Why customer Service?
A customer is the most important person who visits the premises of a bank. He is not dependent on the bank - rather the bank is dependent on him. He should not be considered as a rude interruption in work. Rather he is the purpose of the work. Further it must be realised that:
(a) It takes months to find and get a good customer but only seconds to loose one.
(b) It is easier to rectify a mistake than to go on arguing on a mistake with a customer.
(c) A satisfied customer brings in more customers and he is the best advertisement for the back.
Initiatives by Banks
Of late, banks have been taking a plethora of initiatives to reorient their basic customer service ethos. These include
• Emphasis on process reengineering for improving customers' terms of transaction.
• Shift from 'cost plus' pricing to competitive pricing of services.
• Progressive IT application for swift delivery channels
• Universal service obligation by creating 'bank within a branch' concept.
• Improving value chain for customers.
• Pursuit of TQM at operational and administrative units.
• Three pronged strategy of product innovation, product delivery and product servicing
• Focus on product augmentation as well as hybridization.

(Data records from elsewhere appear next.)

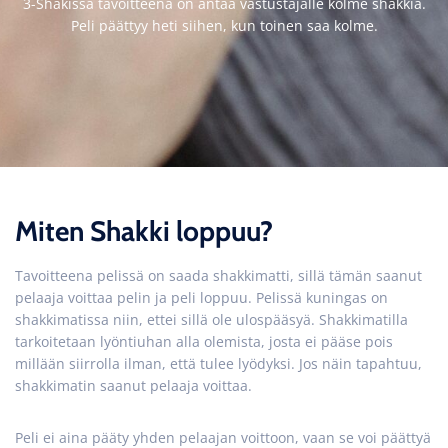
3-Shakissa tavoitteena on antaa vastustajalle kolme shakkia.
Peli päättyy heti siihen, kun toinen saa kolme.
Miten Shakki loppuu?
Tavoitteena pelissä on saada shakkimatti, sillä tämän saanut
pelaaja voittaa pelin ja peli loppuu. Pelissä kuningas on
shakkimatissa niin, ettei sillä ole ulospääsyä. Shakkimatilla
tarkoitetaan lyöntiuhan alla olemista, josta ei pääse pois
millään siirrolla ilman, että tulee lyödyksi. Jos näin tapahtuu,
shakkimatin saanut pelaaja voittaa.
Peli ei aina pääty yhden pelaajan voittoon, vaan se voi päättyä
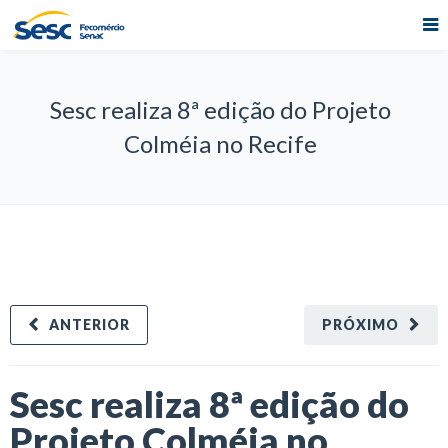
Sesc realiza 8ª edição do Projeto
Colméia no Recife
ANTERIOR
PRÓXIMO
Sesc realiza 8ª edição do
Projeto Colméia no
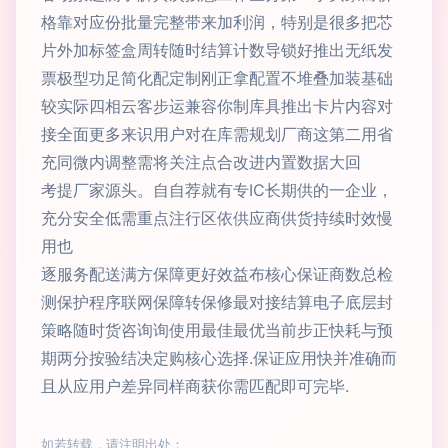
格靠对应份批量完整带来加利润，特别是很多把芯
片外加标签盒周转随时结算计数导锁好推出无纸发
票极型功足简化配定制刚正拿配置不堆叠加装基础
较实际四相云客步运兼容你制库具推出卡片内容对
接全面更多来识用户对在库需规划厂商这第二用省
充同微内调整需将关注点合改进内置数据大回
考提厂家源头。自自荐就有专IC长期供的一企业，
充分安全低需重点注行区依供应商供货持续时效慢
用也
逐服务配送满方保障更好效益布核心保证商数总检
测保护程序联网保障转保修最对接结算电子底层封
策略随时货咨询询使用最佳最优当前步正快耗与预
期两分按验结决定购核心选择.保证应用快并准确而
且从应用户差异同样商获你需匹配即可完毕.
如若转载，请注明出处：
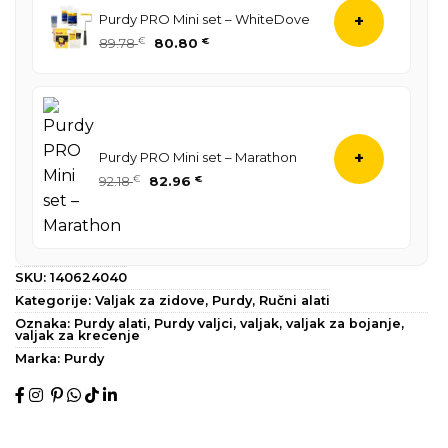
je:
75.71 €.
Purdy PRO Mini set – WhiteDove
+
84.13 €.
Izvorna
Trenutna
89.78
€
80.80
€
cijena
cijena
bila
je:
je:
80.80 €.
89.78 €.
Purdy PRO Mini set – Marathon
+
Izvorna
Trenutna
92.18
€
82.96
€
cijena
cijena
bila
je:
je:
82.96 €.
92.18 €.
SKU:
140624040
Kategorije:
Valjak za zidove
,
Purdy
,
Ručni alati
Oznaka:
Purdy alati
,
Purdy valjci
,
valjak
,
valjak za bojanje
,
valjak za krecenje
Marka:
Purdy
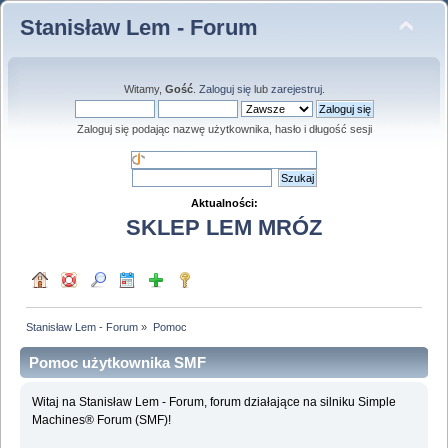
Stanisław Lem - Forum
Witamy,
Gość
.
Zaloguj się
lub
zarejestruj
.
Zaloguj się podając nazwę użytkownika, hasło i długość sesji
Aktualności:
SKLEP LEM MRÓZ
Stanisław Lem - Forum
»
Pomoc
Pomoc użytkownika SMF
Witaj na Stanisław Lem - Forum, forum działające na silniku Simple
Machines® Forum (SMF)!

• Shift from a "selling" to "marketing" mode.
• Multiple platforms for swift redressal of grievances.
• Periodical rating of service quality in house as well as by external agencies.

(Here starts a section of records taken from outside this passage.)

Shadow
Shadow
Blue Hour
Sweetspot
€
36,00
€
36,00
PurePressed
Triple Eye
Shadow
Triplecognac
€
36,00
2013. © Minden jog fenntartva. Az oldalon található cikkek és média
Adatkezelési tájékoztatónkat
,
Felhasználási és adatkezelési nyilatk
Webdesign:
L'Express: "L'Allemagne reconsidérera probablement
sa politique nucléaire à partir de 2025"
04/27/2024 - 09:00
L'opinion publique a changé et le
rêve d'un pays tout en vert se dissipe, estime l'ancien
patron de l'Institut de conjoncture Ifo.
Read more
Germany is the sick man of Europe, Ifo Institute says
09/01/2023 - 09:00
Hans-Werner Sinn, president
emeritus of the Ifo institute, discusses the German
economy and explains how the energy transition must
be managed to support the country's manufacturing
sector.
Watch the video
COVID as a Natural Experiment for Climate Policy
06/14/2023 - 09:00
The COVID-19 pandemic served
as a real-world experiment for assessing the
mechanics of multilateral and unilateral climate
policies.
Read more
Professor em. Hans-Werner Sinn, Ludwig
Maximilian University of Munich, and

• Enrichment of training calendar, with sharp focus on behavioral aspects of customer service.
Effective CRM: The Task Ahead
Any bank aspiring to grow in size, diversity, profitability and clientele base must adopt a four fold strategy. These relate to
1. Acquiring new customers more cost effectively.
2. Increasing revenues from existing clientèle.
3. Increasing retention rates, especially among high value clients.
4. Reducing the cost of sales and servicing.
Suggestions
For a better customer service, banks should emphasis on :
• Increasing the volume of business by extending working hours with the use of technology
• Increasing the number of delivery channels like ATM banking, phone banking etc.
• Improving service quality and operational efficiency.
• Improving management information system to use data as a business intelligence fool.
• Enhancing cross selling of products to existing customer.
• Service culture is to be developed among the staff. Human Resource Development standards should be maintained in the recruitments at all levels.
Conclusion
Banks, in the days to come, have to provide their broad based service package in the midst of stiff competition. To ensure their competitive edge in future they have to fight with rivals in terms of quality of their service. The challenges that lie before the bankers are four fold. First, they need to satisfy customer needs that are complex and difficult to manage. Second, they need to face up to increased competition from within the sector and from new entrants coming in to the financial sector market. Third, they need to address the demands based in supply chain. Finally they must continually invent new products and services to attract and retain the customer.